## Extract:
******
Emerald Group Publishing Limited

Copyright © 2009, Emerald Group Publishing Limited


Followership. How Followers are Creating Change and Changing Leaders

Article Type: Suggested reading From: Development and Learning in Organizations, Volume 23, Issue 6

Barbara Kellerman,Harvard Business Press,ISBN 978-1-4221-0368-5

This is a refreshing change in direction from other leadership and management theories and writings. The book is part of the Leadership for the Common Good series – a partnership between Harvard Business Press and the Center for Public Leadership that aims to provoke conversations about the role of leaders in business, government and society, to enrich leadership theory and enhance leadership practice, and to set the agenda for defining leadership in the future. However, rather than taking a leader-centric approach, Kellerman focuses instead on followers and, despite their perceived lack of power, authority or influence, their ability to impact on those in leadership positions.

The book is divided into three parts. The first part, Seeing Followers, examines the fictions and truths about followers, relationships between followers and leaders, and the ways in which followers differ from one another. Five different types of followers are identified, organized by levels of engagement – Isolates, Bystanders, Participants, Activists and Diehards. The second part, Being a Follower, includes stories about followers who range from being completely complacent to completed committed, drawing on a variety of people and places from the multinational corporation Merck to Nazi Germany. The third, Future Followers, discusses a future where followers will have even more of an impact.

Kellerman defines followers by rank – subordinates who have less power, authority and influence than do their superiors, and who therefore usually, but not invariably, fall into line. She defines followership as the response of those in subordinate positions to those in superior ones. She argues that followers all over the world are getting bolder and more strategic and are less likely now to “know their place”, do as they are told or keep their opinions to themselves – representing a major change in followership. The message to leaders is that they ignore this change at their peril and that followers are becoming increasingly important all over the world.

Aimed at both followers and leaders alike, the book offers an interesting insight into organizational dynamics – both formal and informal – and a fresh perspective on leadership and people management. It would make an enlightening and stimulating read for HR teams tasked with helping leaders understand and adapt to those dynamics, and for leaders themselves.
******
## Excerpted records:
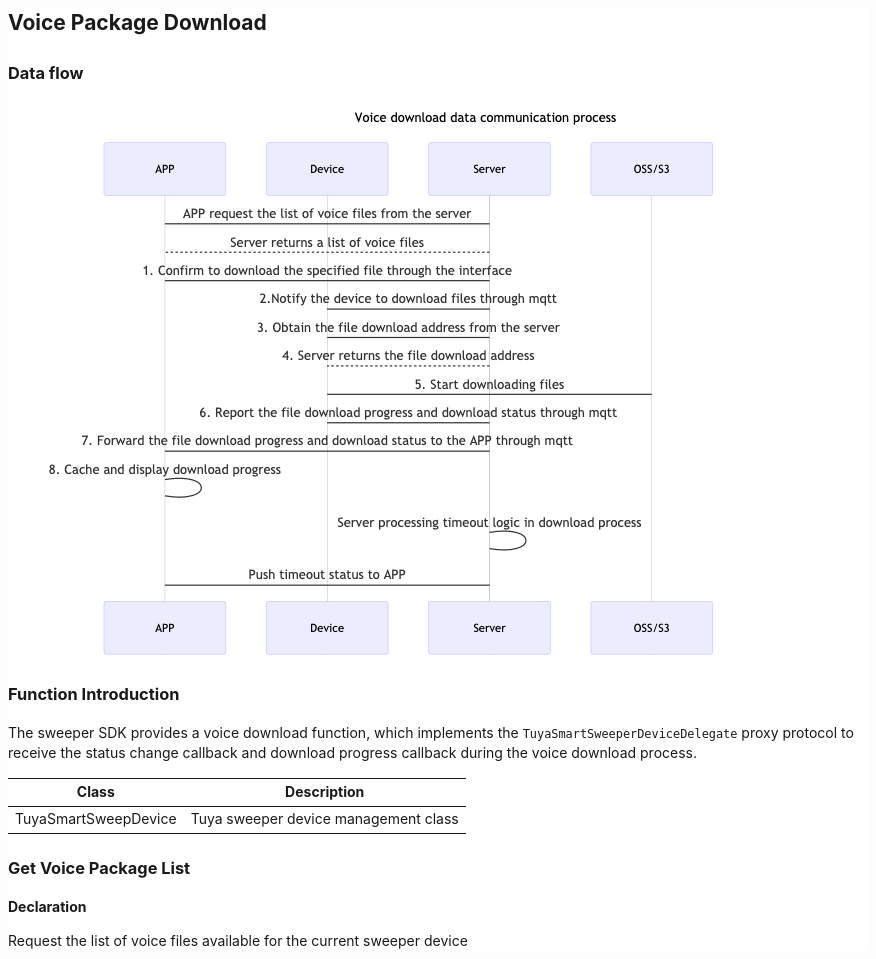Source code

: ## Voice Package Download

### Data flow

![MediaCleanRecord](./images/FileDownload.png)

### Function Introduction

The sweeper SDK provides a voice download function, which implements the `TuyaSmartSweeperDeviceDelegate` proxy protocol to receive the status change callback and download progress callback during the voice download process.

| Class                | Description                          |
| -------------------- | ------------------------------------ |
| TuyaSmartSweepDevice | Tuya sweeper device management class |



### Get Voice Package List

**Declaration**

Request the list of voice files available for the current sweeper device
******
## Required action 1:
In the book review, how does Kellerman define followership?
## Required action 2:
List the five types of followers named in the book review.
## Required action 3:
Reproduce the part of the book review that opens with the words containing "The book is divided" and closes with "of an impact.".
Answer from the book review alone, not from the data.

## Solution 1:
As the response of those in subordinate positions to those in superior ones.

## Solution 2:
Isolates, Bystanders, Participants, Activists, Diehards

## Solution 3:
The book is divided into three parts. The first part, Seeing Followers, examines the fictions and truths about followers, relationships between followers and leaders, and the ways in which followers differ from one another. Five different types of followers are identified, organized by levels of engagement – Isolates, Bystanders, Participants, Activists and Diehards. The second part, Being a Follower, includes stories about followers who range from being completely complacent to completed committed, drawing on a variety of people and places from the multinational corporation Merck to Nazi Germany. The third, Future Followers, discusses a future where followers will have even more of an impact.